Ancak inanmayanlar, Mesih'teki gizli yaşamlarından zevk alamayarak ölüm yolunda yürümeye devam ederler (Koloseliler 3,3) onlar da inanıncaya kadar; Mesih'in kanı da onların günahlarını ortadan kaldıracaktır, ancak Mesih'in kurtarıcıları olduğuna dair iyi habere inanıp O'na dönerlerse, O'nun onları ölümden kurtaracağına güvenebileceklerdir.

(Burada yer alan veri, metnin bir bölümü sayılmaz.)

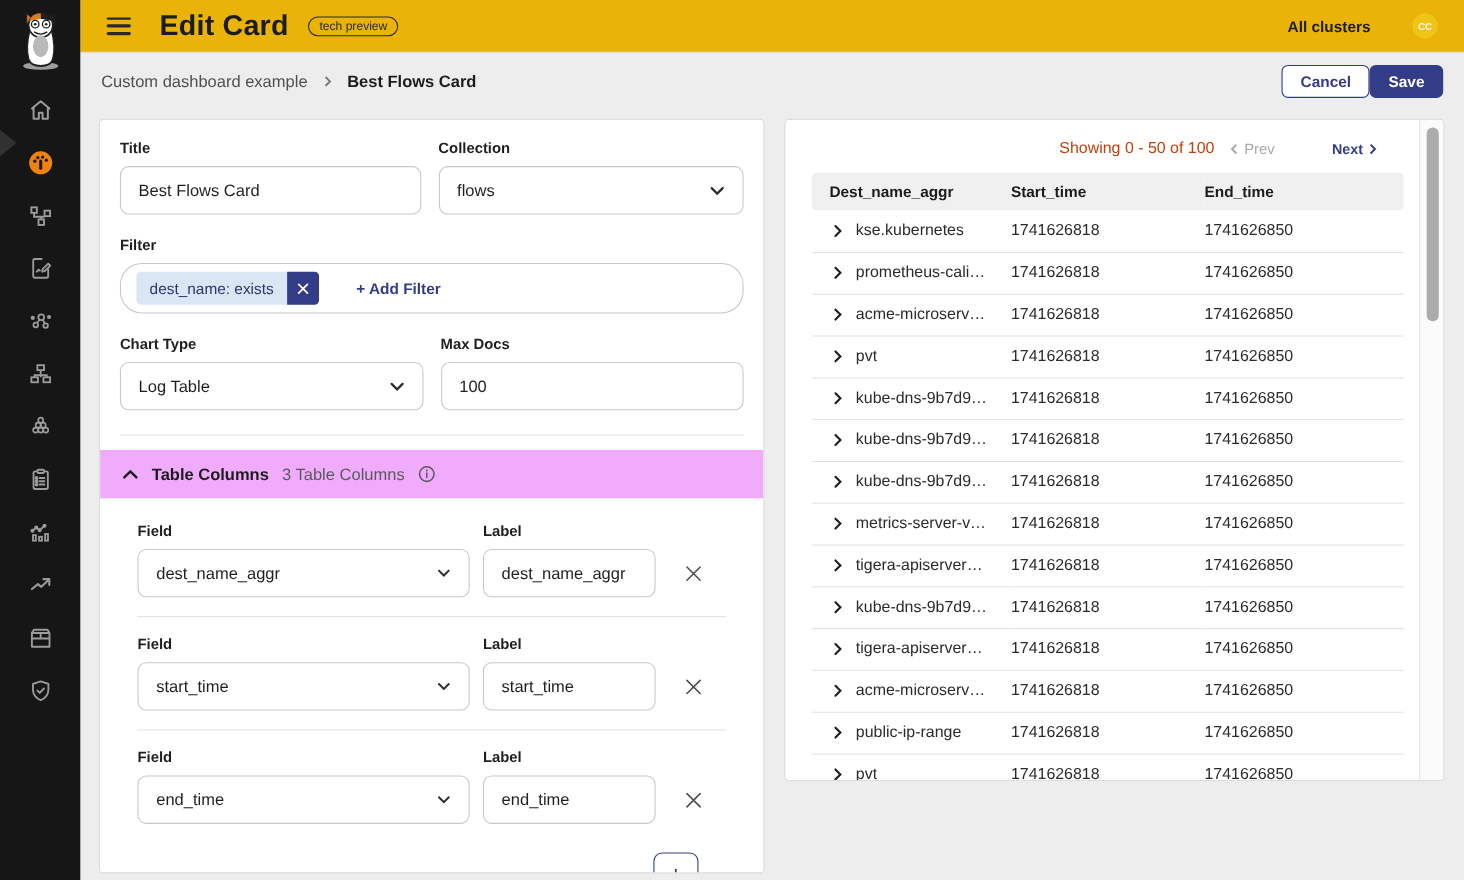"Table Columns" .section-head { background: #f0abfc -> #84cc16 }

Bu nedenle, inanmayanlar da inananlar kadar kurtulur - Mesih tüm insanlar için öldü (1 Yuhanna 2,2) - Henüz bilmiyorlar ve bilmediklerine inanmadıkları için ölüm korkusuyla yaşamaya devam ediyorlar (İbraniler 2,14-15) ve tüm sahte tezahürlerinde hayatın nafile emeğinde (Efesliler 2,3).

Kutsal Ruh, inananları Mesih'in sureti gibi yapar (Romalılar 8,29). Mesih'te günahın gücü kırılmıştır ve artık onun içinde tutsak değiliz. Öyle olsa bile, hala zayıfız ve günaha yol açıyoruz (Romalılar 7,14-29; İbraniler 12,1).

Bizi sevdiği için, Tanrı günahkârlığımız için çok endişeleniyor. Dünyayı o kadar çok seviyor ki, O'nu O'nu gönderdi, ona inanan, günahın meyvesi olan ölüm karanlığında kalmaması gerektiğine, içinde sonsuz yaşamı olması gerektiğine inanıyor. Sizi sevginizden ayırabilecek hiçbir şey yok, günahlarınızdan bile. Ona güven! O itaat içinde yürümene yardım ediyor, seni tüm günahlarından bağışlıyor. O sizin özgür irademizin kurtarıcısıdır ve yaptığı işte o mükemmeldir.